Und SVP-Nationalrat Thomas Matter (56) beschrieb Sommaruga am Donnerstag auf Blick TV als «total ideologisch». Sie habe «überall ein Desaster hinterlassen» – im Asylwesen, aber auch bei der Energiestrategie.

«Mensch im Zentrum»

Eine Einschätzung, die SP-Nationalrätin Céline Widmer (44) nicht auf Sommaruga sitzen lassen wollte: Die SVP möge Sommaruga nicht, weil sie hartnäckig und sachpolitisch bleibe und es schaffe, verschiedene Lager an einen Tisch zu bringen. «Die SVP hat sich immer auf sie eingeschossen, teilweise mit einem Ton, den ich grenzwertig finde.»

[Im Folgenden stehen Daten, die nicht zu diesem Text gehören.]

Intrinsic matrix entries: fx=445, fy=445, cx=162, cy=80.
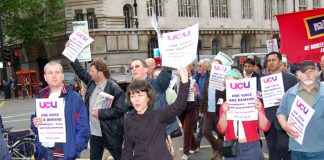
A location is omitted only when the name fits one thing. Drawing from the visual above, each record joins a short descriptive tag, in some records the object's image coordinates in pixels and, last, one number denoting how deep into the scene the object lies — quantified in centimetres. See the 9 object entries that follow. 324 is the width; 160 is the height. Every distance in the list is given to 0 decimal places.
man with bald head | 742
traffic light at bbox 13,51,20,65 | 3450
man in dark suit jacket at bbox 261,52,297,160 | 616
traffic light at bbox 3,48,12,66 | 3167
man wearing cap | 464
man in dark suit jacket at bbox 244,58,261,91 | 771
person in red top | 486
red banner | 748
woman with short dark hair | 402
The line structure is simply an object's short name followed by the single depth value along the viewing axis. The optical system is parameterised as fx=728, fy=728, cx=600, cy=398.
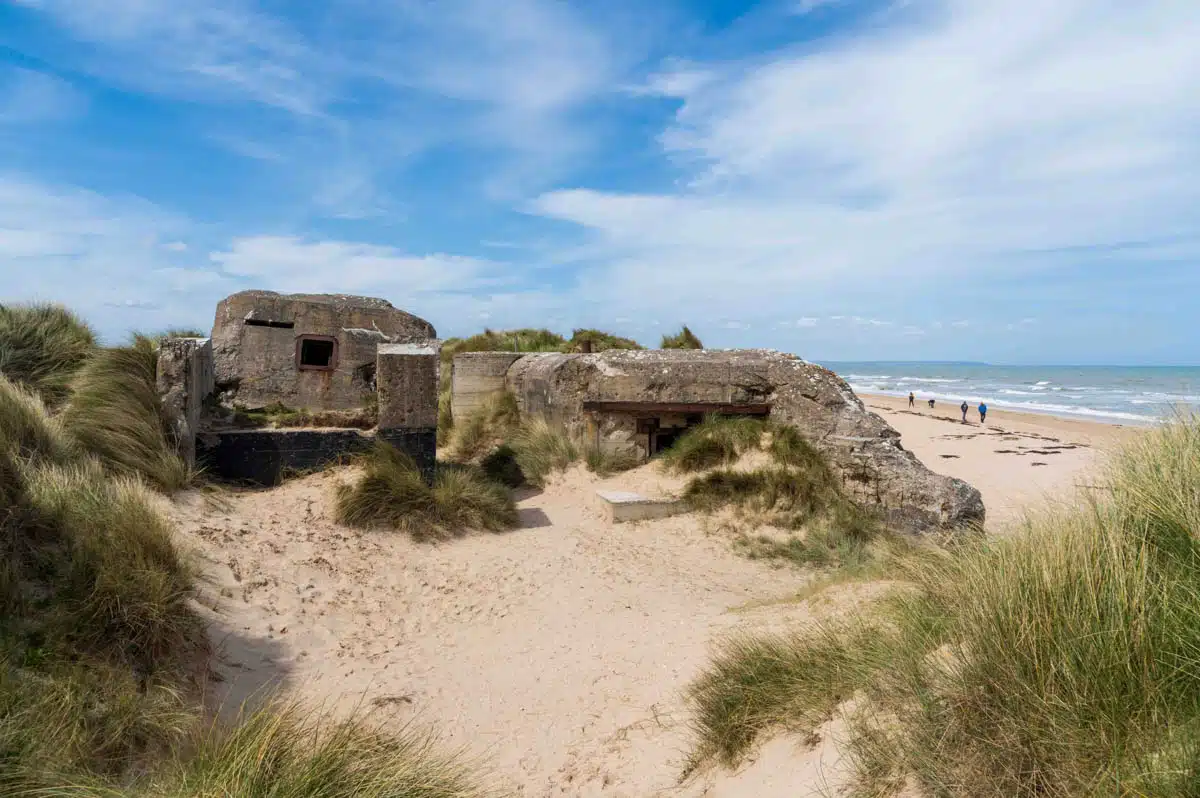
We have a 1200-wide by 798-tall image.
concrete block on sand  7.86
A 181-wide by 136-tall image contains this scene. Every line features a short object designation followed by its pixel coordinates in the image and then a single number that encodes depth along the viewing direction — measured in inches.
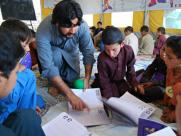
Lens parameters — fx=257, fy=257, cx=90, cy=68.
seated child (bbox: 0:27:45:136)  24.1
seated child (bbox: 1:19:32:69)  56.8
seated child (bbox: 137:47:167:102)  60.3
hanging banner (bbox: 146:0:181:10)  149.8
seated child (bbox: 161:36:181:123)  48.5
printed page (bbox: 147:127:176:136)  33.3
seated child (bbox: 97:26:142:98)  56.8
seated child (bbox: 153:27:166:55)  146.6
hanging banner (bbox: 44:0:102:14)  196.6
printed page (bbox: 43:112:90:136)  41.2
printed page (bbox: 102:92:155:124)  45.2
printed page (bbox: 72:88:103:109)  51.6
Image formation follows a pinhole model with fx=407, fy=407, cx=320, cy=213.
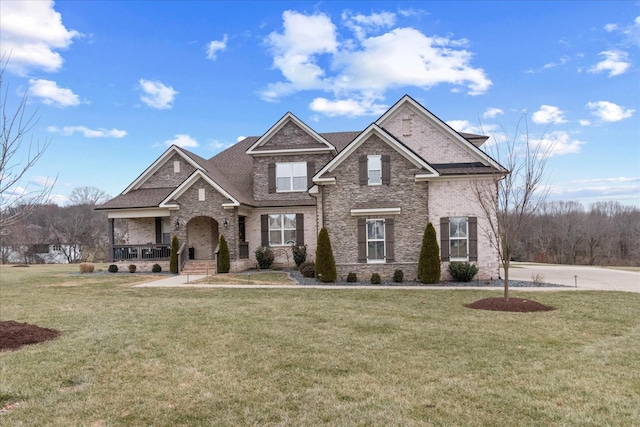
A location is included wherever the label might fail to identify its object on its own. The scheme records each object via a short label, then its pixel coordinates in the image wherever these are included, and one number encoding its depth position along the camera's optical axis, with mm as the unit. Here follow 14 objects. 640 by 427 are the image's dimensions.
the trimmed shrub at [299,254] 22766
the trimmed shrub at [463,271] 17703
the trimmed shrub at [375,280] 17609
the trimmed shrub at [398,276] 17797
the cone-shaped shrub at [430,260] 17250
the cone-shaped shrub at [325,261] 17734
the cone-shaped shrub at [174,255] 21844
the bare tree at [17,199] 6770
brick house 18453
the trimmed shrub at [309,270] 19234
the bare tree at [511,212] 11714
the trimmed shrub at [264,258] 22984
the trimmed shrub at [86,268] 23544
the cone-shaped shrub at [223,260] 21328
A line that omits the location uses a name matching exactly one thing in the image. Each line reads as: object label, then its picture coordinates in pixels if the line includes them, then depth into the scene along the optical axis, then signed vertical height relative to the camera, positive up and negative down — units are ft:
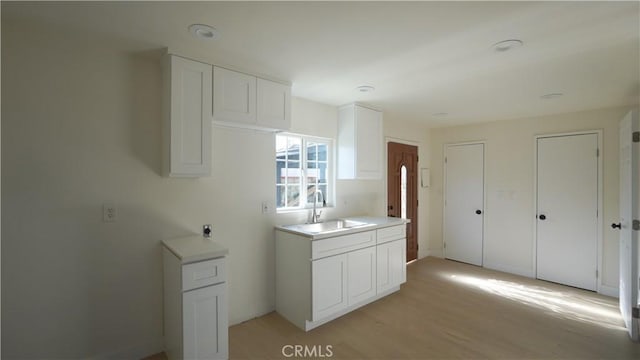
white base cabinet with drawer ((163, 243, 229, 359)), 6.14 -2.89
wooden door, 14.98 -0.41
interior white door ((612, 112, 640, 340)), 8.61 -1.29
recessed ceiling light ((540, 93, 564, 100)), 10.48 +3.10
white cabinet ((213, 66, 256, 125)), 7.89 +2.37
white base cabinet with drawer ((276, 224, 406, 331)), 8.84 -3.21
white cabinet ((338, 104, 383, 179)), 11.91 +1.59
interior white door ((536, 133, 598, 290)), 12.41 -1.38
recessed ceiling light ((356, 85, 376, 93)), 9.85 +3.18
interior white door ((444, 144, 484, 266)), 15.62 -1.33
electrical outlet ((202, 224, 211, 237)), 8.61 -1.54
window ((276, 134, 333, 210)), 10.90 +0.31
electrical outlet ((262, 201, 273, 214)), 10.00 -0.99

Zum Teil liegt es sicher auch an ihren Departementen, dass die SVP gerne gegen die Bernerin schimpft. Als Justizministerin hatte Sommaruga häufig mit Anliegen der Volkspartei zu tun. Bei der Masseneinwanderungsinitiative, der Ausschaffungsinitiative oder der Durchsetzungsinitiative kämpfte sie jeweils gegen die SVP. Im Uvek hingegen dürfte hineingespielt haben, dass sich die SVP aus Mangel an Themen-Alternativen den Kampf gegen die linken Städte auf Fahnen geschrieben hat.

Rückendeckung erhielt Sommaruga von Balthasar Glättli (50), dem Parteichef der Grünen. Es spreche gerade für Sommaruga, dass sie angesichts der Energiekrise zurücktrete, sagte Glättli auf Blick TV. Dass sie öffentlich eingestehe, wegen des Gesundheitszustands ihres Mannes Lukas Hartmann (78) nicht mehr 1000 Prozent leistungsfähig zu sein und darum die Verantwortung jemandem zu übergeben, der dies könne.

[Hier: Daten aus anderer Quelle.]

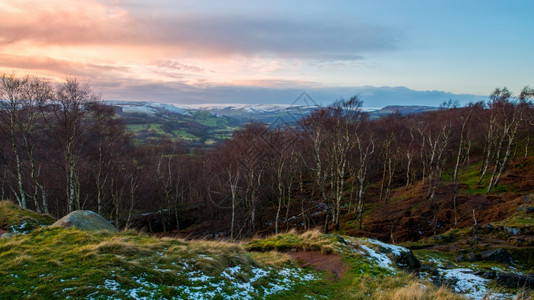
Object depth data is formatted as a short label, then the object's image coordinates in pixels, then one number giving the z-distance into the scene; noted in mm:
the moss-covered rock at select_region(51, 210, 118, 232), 12448
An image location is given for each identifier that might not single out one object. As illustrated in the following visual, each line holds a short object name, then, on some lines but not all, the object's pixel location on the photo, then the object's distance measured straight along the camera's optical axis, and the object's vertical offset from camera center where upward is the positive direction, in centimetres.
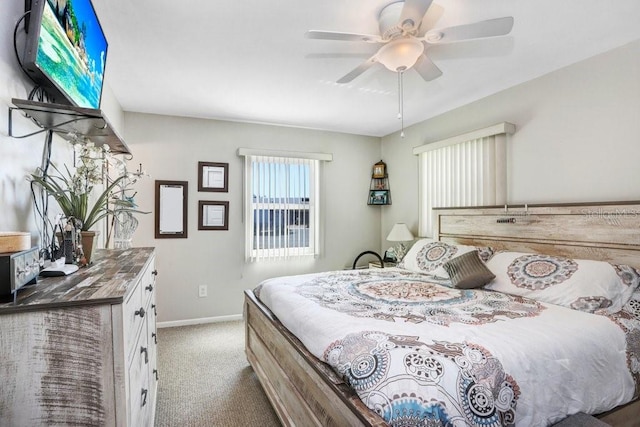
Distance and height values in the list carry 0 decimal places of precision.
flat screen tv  118 +73
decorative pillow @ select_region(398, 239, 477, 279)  296 -37
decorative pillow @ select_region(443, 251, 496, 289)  245 -42
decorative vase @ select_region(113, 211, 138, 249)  229 -9
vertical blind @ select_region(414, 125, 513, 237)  308 +45
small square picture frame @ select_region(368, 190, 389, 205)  462 +30
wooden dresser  85 -38
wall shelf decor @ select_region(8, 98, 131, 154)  121 +42
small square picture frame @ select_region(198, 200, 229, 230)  389 +4
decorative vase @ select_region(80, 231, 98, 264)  148 -11
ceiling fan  160 +100
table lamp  400 -23
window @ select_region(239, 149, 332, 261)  407 +15
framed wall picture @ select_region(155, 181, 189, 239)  372 +11
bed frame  140 -29
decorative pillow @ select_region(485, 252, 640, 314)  195 -43
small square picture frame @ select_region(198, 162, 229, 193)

«Bekam Schuppen auf der Seele»

SVP-Matter liess sich davon nicht beirren: Die SVP werde genau beobachten, welche zwei Politikerinnen die SP nun als Nachfolge für Sommaruga vorschlage. «Wenn das Linksextreme sind, sieht unser SVP-Ticket vielleicht anders aus», kündigt er an. Würde etwa Ex-Juso-Chefin Tamara Funiciello (32) aufgestellt, werde die SVP ihr Ticket mit jemandem, der polarisiere, besetzen, droht er. Mit einer Kandidatur von SP-Nationalrätin Flavia Wasserfallen (43) könne er dagegen leben, so Matter.

Allerdings war Matter da etwas vorschnell: Erstens steht Funiciellos Name bei der SP überhaupt nicht zur Diskussion. Und zweites legt die SVP ihr offizielles Bundesratsticket am 18. November fest – eine Woche vor der SP.

Doch welche Frau auch immer draufsteht: Sie kann sich bei Sommaruga schon mal Tipps holen, wie man mit den Angriffen umgeht. Sommaruga selbst hat sich einen Panzer angelegt, wie ihr langjähriger Vertrauter Rudolf Strahm (79) im «Tages-Anzeiger» sagte: «Mit der Zeit bekam sie Schuppen auf der Seele.»